◆ PROBLEM TO SOLVE ◆
Reproduce the lines of the listing exactly, beginning at the top, until the line with "micrograph of human" has been reproduced too.

◆ GIVEN DATA ◆
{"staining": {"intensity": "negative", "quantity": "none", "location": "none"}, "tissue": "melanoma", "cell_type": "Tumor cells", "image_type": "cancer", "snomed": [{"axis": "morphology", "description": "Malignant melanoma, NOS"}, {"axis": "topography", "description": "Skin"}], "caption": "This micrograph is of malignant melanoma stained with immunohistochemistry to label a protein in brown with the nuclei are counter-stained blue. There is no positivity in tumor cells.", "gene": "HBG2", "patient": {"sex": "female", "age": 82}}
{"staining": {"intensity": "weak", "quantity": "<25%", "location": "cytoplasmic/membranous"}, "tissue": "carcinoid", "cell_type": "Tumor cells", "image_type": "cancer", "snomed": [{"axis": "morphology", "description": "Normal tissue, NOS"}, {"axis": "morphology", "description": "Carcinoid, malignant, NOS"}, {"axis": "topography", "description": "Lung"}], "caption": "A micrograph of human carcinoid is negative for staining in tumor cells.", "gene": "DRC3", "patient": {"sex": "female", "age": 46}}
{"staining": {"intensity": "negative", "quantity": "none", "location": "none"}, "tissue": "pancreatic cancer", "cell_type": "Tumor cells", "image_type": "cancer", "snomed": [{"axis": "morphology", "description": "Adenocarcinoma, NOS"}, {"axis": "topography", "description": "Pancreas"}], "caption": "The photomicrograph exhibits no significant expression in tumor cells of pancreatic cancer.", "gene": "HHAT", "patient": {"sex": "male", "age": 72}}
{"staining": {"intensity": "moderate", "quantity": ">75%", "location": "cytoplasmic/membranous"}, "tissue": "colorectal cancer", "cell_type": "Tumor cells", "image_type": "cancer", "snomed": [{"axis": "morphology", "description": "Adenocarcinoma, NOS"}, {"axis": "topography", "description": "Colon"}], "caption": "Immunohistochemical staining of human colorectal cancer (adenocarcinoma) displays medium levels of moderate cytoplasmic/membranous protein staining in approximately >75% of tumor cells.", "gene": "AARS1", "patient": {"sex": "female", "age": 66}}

◆ OUTPUT OF THE TASK ◆
{"staining": {"intensity": "negative", "quantity": "none", "location": "none"}, "tissue": "melanoma", "cell_type": "Tumor cells", "image_type": "cancer", "snomed": [{"axis": "morphology", "description": "Malignant melanoma, NOS"}, {"axis": "topography", "description": "Skin"}], "caption": "This micrograph is of malignant melanoma stained with immunohistochemistry to label a protein in brown with the nuclei are counter-stained blue. There is no positivity in tumor cells.", "gene": "HBG2", "patient": {"sex": "female", "age": 82}}
{"staining": {"intensity": "weak", "quantity": "<25%", "location": "cytoplasmic/membranous"}, "tissue": "carcinoid", "cell_type": "Tumor cells", "image_type": "cancer", "snomed": [{"axis": "morphology", "description": "Normal tissue, NOS"}, {"axis": "morphology", "description": "Carcinoid, malignant, NOS"}, {"axis": "topography", "description": "Lung"}], "caption": "A micrograph of human carcinoid is negative for staining in tumor cells.", "gene": "DRC3", "patient": {"sex": "female", "age": 46}}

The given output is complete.